Dopo gli accertamenti degli inquirenti scatta il maxi sequestro ai danni dell'imprenditore Roberto Squecco. Per lui anche obbligo di soggiorno

Di Redazione Infocilento

CAPACCIO PAETUM. Il Tribunale di Salerno ha disposto, su  richiesta della Procura della Repubblica di Salerno, Direzione Distrettuale Antimafia, la confisca di beni e assetti societari per un valore di circa 16 milioni di euro, nei confronti dell’imprenditore Roberto Squecco.

Il provvedimento ai danni di Roberto Squecco

Il provvedimento è stato eseguito, nei giorni scorsi, dalla Divisione Anticrimine della Questura di Salerno e dal Servizio Centrale Anticrimine della Polizia di Stato.

Nei confronti dell’imprenditore, già condannato anche per reati commessi per favorire il clan “Marandino” nello scorso mese di gennaio è stata eseguita un’ordinanza di custodia cautelare in carcere. Ai suoi danni l’accusa intestazione fittizia di beni, peculato, interruzione di pubblico servizio, favoreggiamento personale, emissione di fatture per operazioni inesistenti, invasione di terreni ed edifici, riciclaggio, turbata libertà degli incanti, abuso d’ufficio ed altro, unitamente ad altri 10 indagati.

Contestualmente all’esecuzione dei provvedimenti cautelari personali, era stato eseguito nei confronti di Squecco Roberto un decreto di sequestro degli stessi di beni poi sottoposti a confisca.

Ciò secondo una strategia di contrasto propria della Procura della Repubblica di Salerno e condivisa a livello nazionale, dalla Direzione Centrale Anticrimine della Polizia di Stato. Essa prevede un modello operativo innovativo, caratterizzato dallo svolgimento in parallelo delle indagini penali e di prevenzione antimafia. In tale ottica la richiesta di sequestro in prevenzione è stata richiesta congiuntamente dal Procuratore della Repubblica di Salerno e dal Questore di Salerno.
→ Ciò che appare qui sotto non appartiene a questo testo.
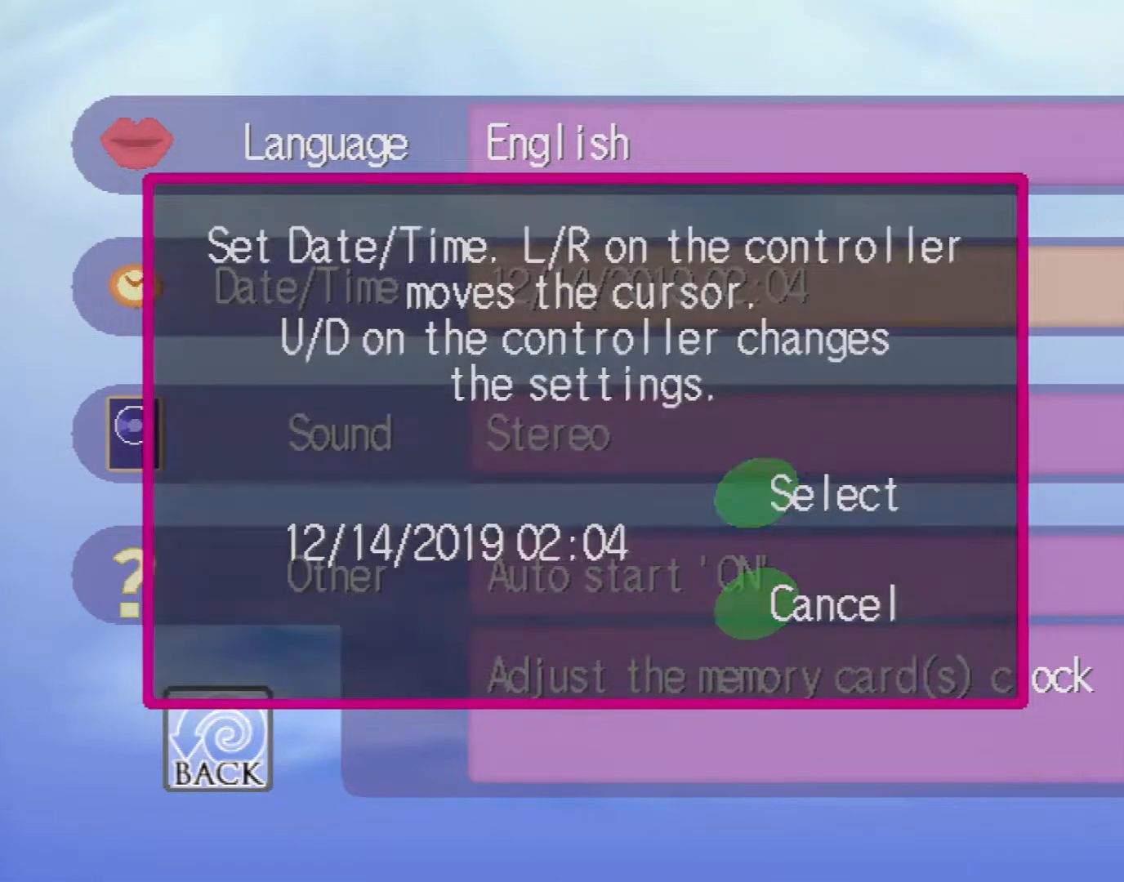
{"buttons": [], "left_stick": "center", "events": [[33, "A", "up"], [400, "DPAD_DOWN", "down"], [483, "DPAD_DOWN", "up"]]}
L’esecuzione del provvedimento di confisca, estesa anche ad alcuni cespiti situati in Romania, ha comportato, per la prima volta nel nostro Paese, l’attivazione della procedura introdotta dal nuovo Regolamento (Ue). Essa è finalizzata al riconoscimento reciproco dei provvedimenti di congelamento e di confisca.

Le accuse

Il Tribunale di Salerno ha riconosciuto nei confronti di Roberto Squecco manifestazioni di pericolosità sociale. Una pericolosità “qualificata” in quanto indiziato di appartenere al clan “Marandino” e del delitto di trasferimento fraudolento di valori, ma anche “generica”. Roberto Squecco è ritenuto “un soggetto che vive abitualmente con i proventi di attività delittuose”. L’attività investigativa ha evidenziato, altresì, “che lo Squecco è da considerare soggetto socialmente pericoloso sin dalla seconda metà degli anni ’90”.

Risalgono a quel periodo, infatti, le denunce per truffa, ricettazione, violazione delle norme tributarie, traffico di carte clonate. Ma anche le operazioni di distrazione di beni e capitali poste in essere in danno dei creditori delle società amministrate, formalmente o di fatto e poi dichiarate fallite.

Il “capitale illecito”

Condotte quest’ultime per le quali Roberto Squecco ha accumulato un ingente capitale illecito, di oltre 3 milioni di euro. Questo successivamente è stato reinvestito in diversi settori imprenditoriali.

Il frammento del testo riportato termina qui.